Gerald took Phrynne by the arm. ‘Come on up.’

Before they

reached the door, Mrs Pascoe made a further attempt. ‘You’ll be all right if you stay. Really you will.’ Her voice, normally somewhat strident, was so feeble that the bells obliterated it. Gerald observed that from somewhere she had produced the whisky bottle and was refilling her tumbler.

With Phrynne on his arm he went first to the stout front door. To his surprise it was neither locked nor bolted, but opened at a half-turn of the handle. Outside the building the whole sky was full of bells, the air an inferno of ringing.

He thought that for the first time Phrynne’s face also seemed strained and crestfallen. ‘They’ve been ringing too long,’ she said, drawing close to him. ‘I wish they’d stop.’

‘We’re packing and going. I needed to know whether we could get out this way. We must shut the door quietly.’

It creaked a bit on its hinges, and he hesitated with it half-shut, uncertain whether to rush the creak or to ease it. Suddenly, something dark and shapeless, with its arm seeming to hold a black vesture over its head, flitted, all sharp angles, like a bat, down the narrow ill-lighted street, the sound of its passage audible to none. It was the first being that either of them had seen in the streets of Holihaven; and Gerald was acutely relieved that he alone had set eyes upon it. With his hand trembling, he shut the door much too sharply.

But no one could possibly have heard, although he stopped for a second outside the Lounge. He could hear Mrs Pascoe now weeping hysterically; and again was glad that Phrynne was a step or two ahead of him. Upstairs the Commandant’s door lay straight before them: they had to pass close beside the Japanese figure, in order to take the passage to the left of it.

But soon they were in their room, with the key turned in the big rim lock.

‘Oh God,’ cried Gerald, sinking on the double bed. ‘It’s pandemonium.’ Not for the first time that evening he was instantly more frightened than ever by the unintended appositeness of his own words.

‘It’s pandemonium all right,’ said Phrynne, almost calmly. ‘And we’re not going out in it.’
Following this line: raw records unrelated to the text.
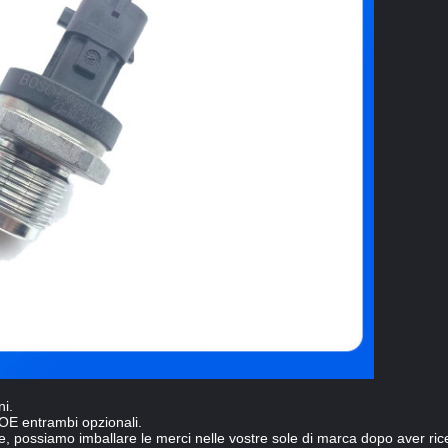
ni.
 OE entrambi opzionali.
, possiamo imballare le merci nelle vostre sole di marca dopo aver ricev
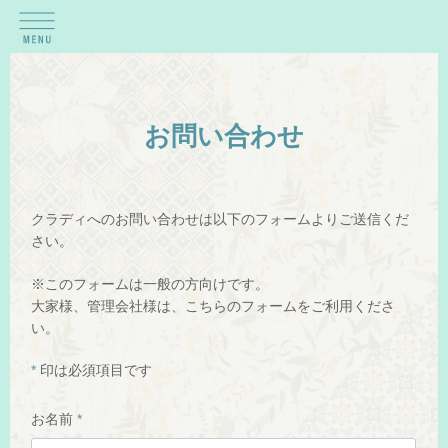
お問い合わせ
クラディへのお問い合わせは以下のフォームよりご送信くだ
さい。
※このフォームは一般の方向けです。
大家様、管理会社様は、
こちらのフォーム
をご利用くださ
い。
*
印は必須項目です
お名前
*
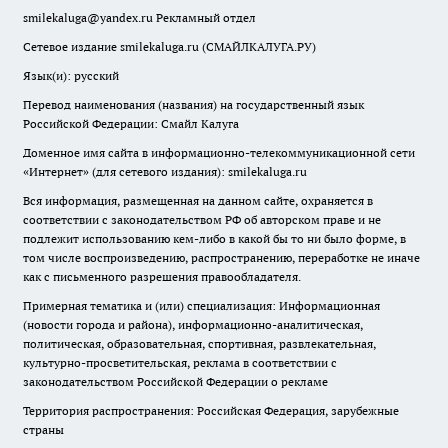
smilekaluga@yandex.ru
Рекламный отдел
Сетевое издание smilekaluga.ru (СМАЙЛКАЛУГА.РУ)
Язык(и): русский
Перевод наименования (названия) на государственный язык
Российской Федерации: Смайл Калуга
Доменное имя сайта в информационно-телекоммуникационной сети
«Интернет» (для сетевого издания): smilekaluga.ru
Вся информация, размещенная на данном сайте, охраняется в
соответствии с законодательством РФ об авторском праве и не
подлежит использованию кем-либо в какой бы то ни было форме, в
том числе воспроизведению, распространению, переработке не иначе
как с письменного разрешения правообладателя.
Примерная тематика и (или) специализация: Информационная
(новости города и района), информационно-аналитическая,
политическая, образовательная, спортивная, развлекательная,
культурно-просветительская, реклама в соответствии с
законодательством Российской Федерации о рекламе
Территория распространения: Российская Федерация, зарубежные
страны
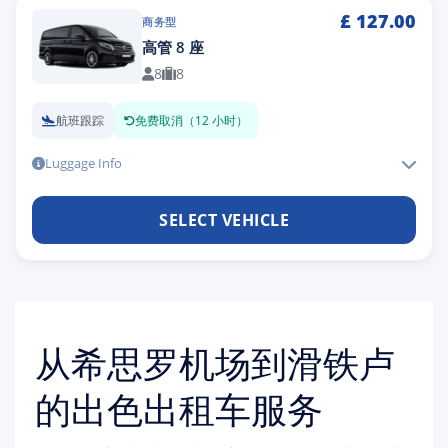
£
127.00
商务型
高管 8 座
8
8
航班跟踪
免费取消（12 小时）
Luggage Info
SELECT VEHICLE
从希思罗机场到滑铁卢
的出色出租车服务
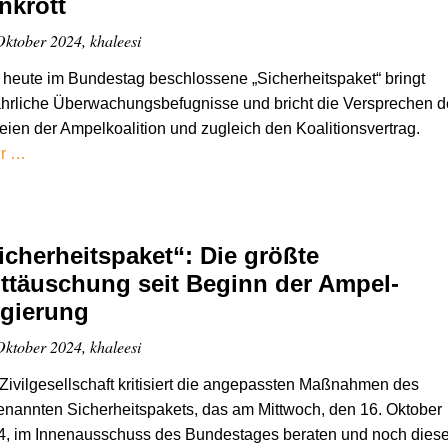
nkrott
Oktober 2024, khaleesi
heute im Bundestag beschlossene „Sicherheitspaket“ bringt
hrliche Überwachungsbefugnisse und bricht die Versprechen d
eien der Ampelkoalition und zugleich den Koalitionsvertrag.
r …
icherheitspaket“: Die größte
ttäuschung seit Beginn der Ampel-
gierung
Oktober 2024, khaleesi
Zivilgesellschaft kritisiert die angepassten Maßnahmen des
nannten Sicherheitspakets, das am Mittwoch, den 16. Oktober
4, im Innenausschuss des Bundestages beraten und noch dies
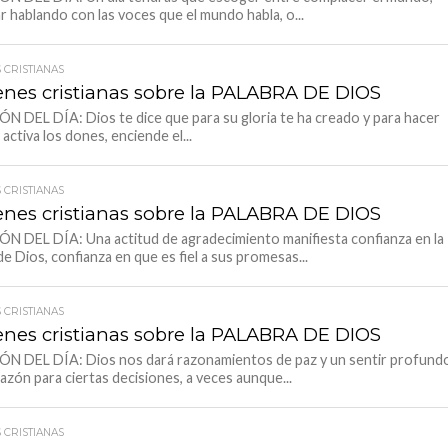
r hablando con las voces que el mundo habla, o...
 CRISTIANAS
nes cristianas sobre la PALABRA DE DIOS
N DEL DÍA: Dios te dice que para su gloria te ha creado y para hacer
activa los dones, enciende el...
 CRISTIANAS
nes cristianas sobre la PALABRA DE DIOS
N DEL DÍA: Una actitud de agradecimiento manifiesta confianza en la
e Dios, confianza en que es fiel a sus promesas...
 CRISTIANAS
nes cristianas sobre la PALABRA DE DIOS
N DEL DÍA: Dios nos dará razonamientos de paz y un sentir profund
razón para ciertas decisiones, a veces aunque...
 CRISTIANAS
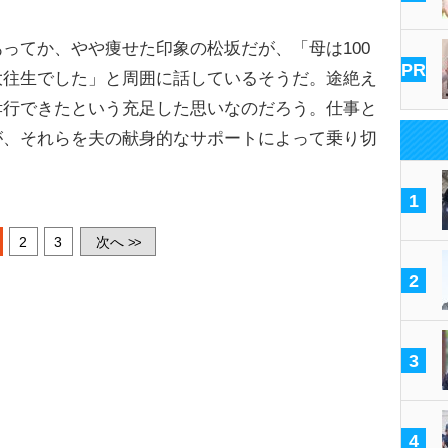
ってか、やや痩せた印象の松坂だが、「母は100
PR
大往生でした」と周囲に話しているそうだ。途絶え
孝行できたという充足した思いなのだろう。仕事と
が、それらを夫の献身的なサポートによって乗り切
1
2
3
次へ
>>
2
3
4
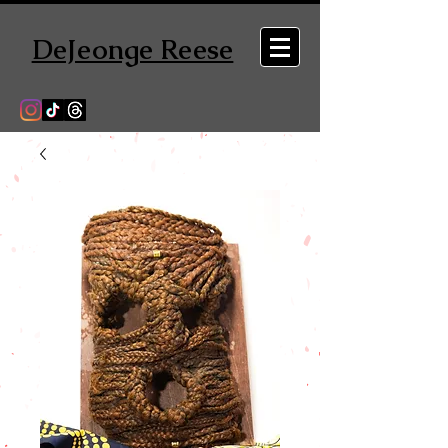
DeJeonge Reese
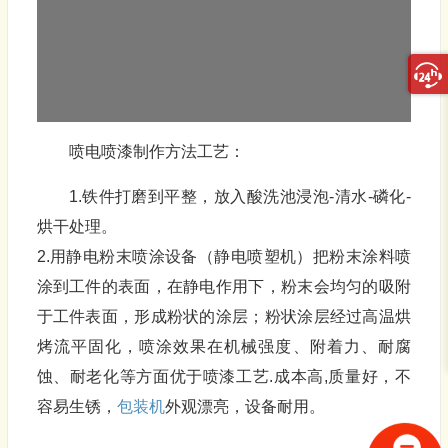
放
器
喷电喷漆制作方法工艺：
1.铁件打磨到平整，放入酸洗池浸泡-清水-磷化-
烘干处理。
2.用静电粉末喷涂设备（静电喷塑机）把粉末涂料喷
涂到工件的表面，在静电作用下，粉末会均匀的吸附
于工件表面，形成粉状的涂层；粉状涂层经过高温烘
烤流平固化，喷涂效果在机械强度、附着力、耐腐
蚀、耐老化等方面优于喷漆工艺.成本高,质量好，不
容易生锈，
包装机
外观漂亮，设备耐用。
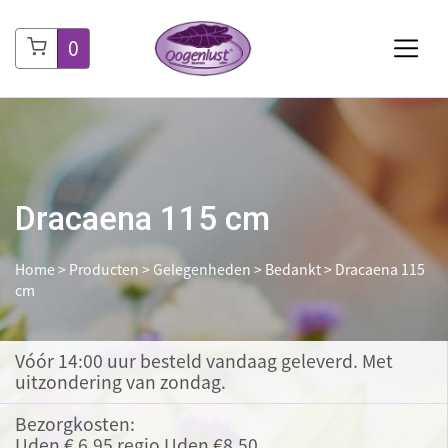
0
Dracaena 115 cm
Home
>
Producten
>
Gelegenheden
>
Bedankt
>
Dracaena 115
cm
Vóór 14:00 uur besteld
vandaag geleverd. Met
uitzondering van zondag.
Bezorgkosten:
Uden € 6,95 regio Uden €8,50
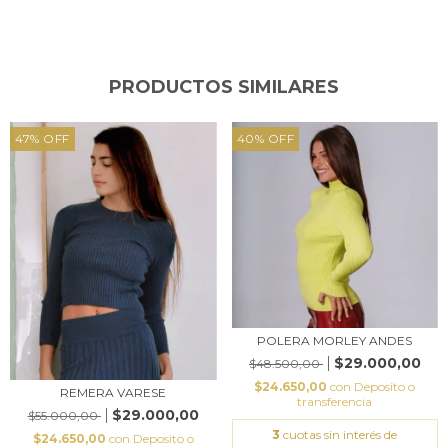
PRODUCTOS SIMILARES
47
%
OFF
40
%
OFF
POLERA MORLEY ANDES
$29.000,00
$48.500,00
$24.650,00
con
Deposito o
REMERA VARESE
transferencia
$29.000,00
$55.000,00
3
cuotas sin interés de
$24.650,00
con
Deposito o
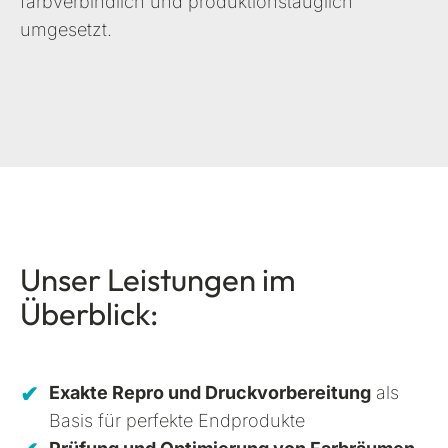
farbverbindlich und produktionstauglich
umgesetzt.
Unser Leistungen im
Überblick:
Exakte Repro und Druckvorbereitung
als
Basis für perfekte Endprodukte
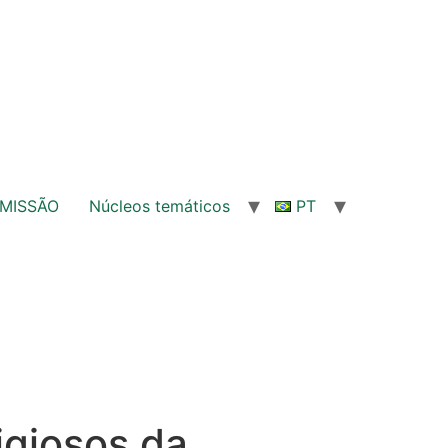
MISSÃO
Núcleos temáticos
PT
igiosos da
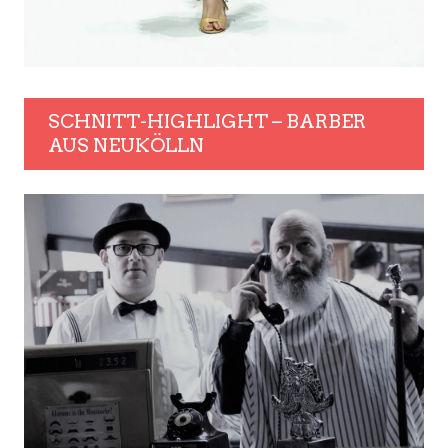
SCHNITT-HIGHLIGHT – BARBER
AUS NEUKÖLLN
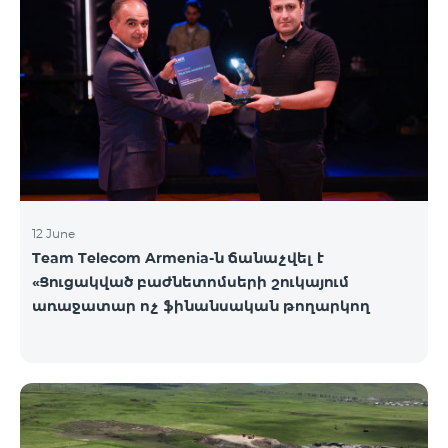
12 June
Team Telecom Armenia-ն ճանաչվել է
«Ցուցակված բաժնետոմսերի շուկայում
առաջատար ոչ ֆինանսական թողարկող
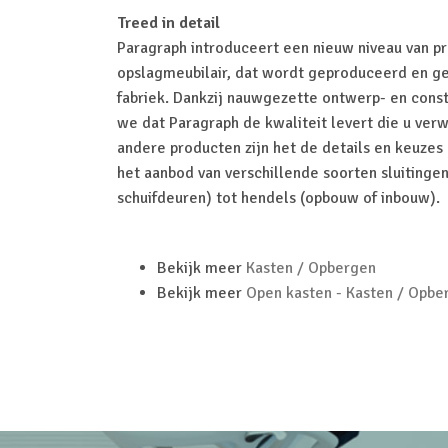
Treed in detail
Paragraph introduceert een nieuw niveau van p
opslagmeubilair, dat wordt geproduceerd en g
fabriek. Dankzij nauwgezette ontwerp- en cons
we dat Paragraph de kwaliteit levert die u verw
andere producten zijn het de details en keuzes 
het aanbod van verschillende soorten sluitingen 
schuifdeuren) tot hendels (opbouw of inbouw).
Bekijk meer
Kasten / Opbergen
Bekijk meer
Open kasten - Kasten / Opbe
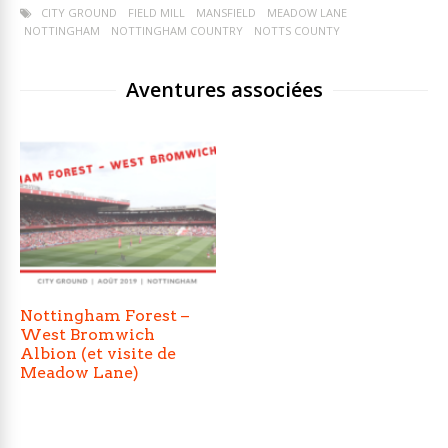
CITY GROUND
FIELD MILL
MANSFIELD
MEADOW LANE
NOTTINGHAM
NOTTINGHAM COUNTRY
NOTTS COUNTY
Aventures associées
Nottingham Forest –
West Bromwich
Albion (et visite de
Meadow Lane)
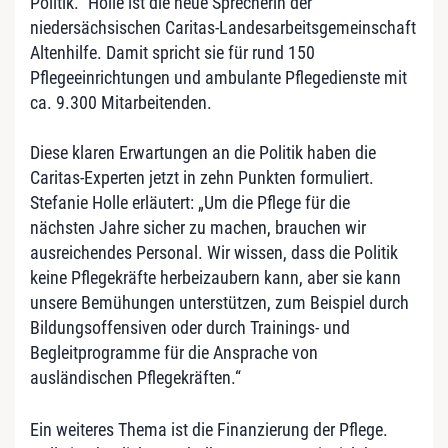
Politik.“ Holle ist die neue Sprecherin der
niedersächsischen Caritas-Landesarbeitsgemeinschaft
Altenhilfe. Damit spricht sie für rund 150
Pflegeeinrichtungen und ambulante Pflegedienste mit
ca. 9.300 Mitarbeitenden.
Diese klaren Erwartungen an die Politik haben die
Caritas-Experten jetzt in zehn Punkten formuliert.
Stefanie Holle erläutert: „Um die Pflege für die
nächsten Jahre sicher zu machen, brauchen wir
ausreichendes Personal. Wir wissen, dass die Politik
keine Pflegekräfte herbeizaubern kann, aber sie kann
unsere Bemühungen unterstützen, zum Beispiel durch
Bildungsoffensiven oder durch Trainings- und
Begleitprogramme für die Ansprache von
ausländischen Pflegekräften.“
Ein weiteres Thema ist die Finanzierung der Pflege.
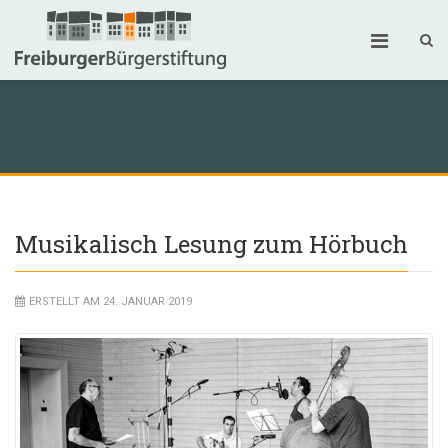
Musikalisch Lesung zum Hörbuch
ERSTELLT AM 24. JANUAR 2019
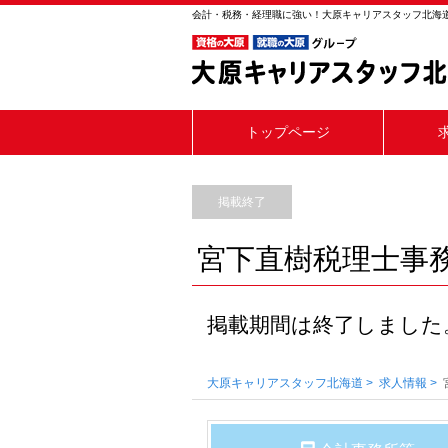
会計・税務・経理職に強い！大原キャリアスタッフ北海
トップページ
掲載終了
宮下直樹税理士事
掲載期間は終了しました
大原キャリアスタッフ北海道
求人情報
He was at a loss to divine how much she knew, guessed, or imagined; and any word of enlightenment from him might be inconceivably dangerous. But he was conscious of the strength of her resistance, and lacked the reserves to battle with it.

She was looking out of the window into the main street. ‘We might will them to stop,’ she suggested wearily.

Gerald was now far less frightened of the bells continuing than of their ceasing. But that they should go on ringing until day broke seemed hopelessly impossible.

Then one peal stopped. There could be no other explanation for the obvious diminution in sound.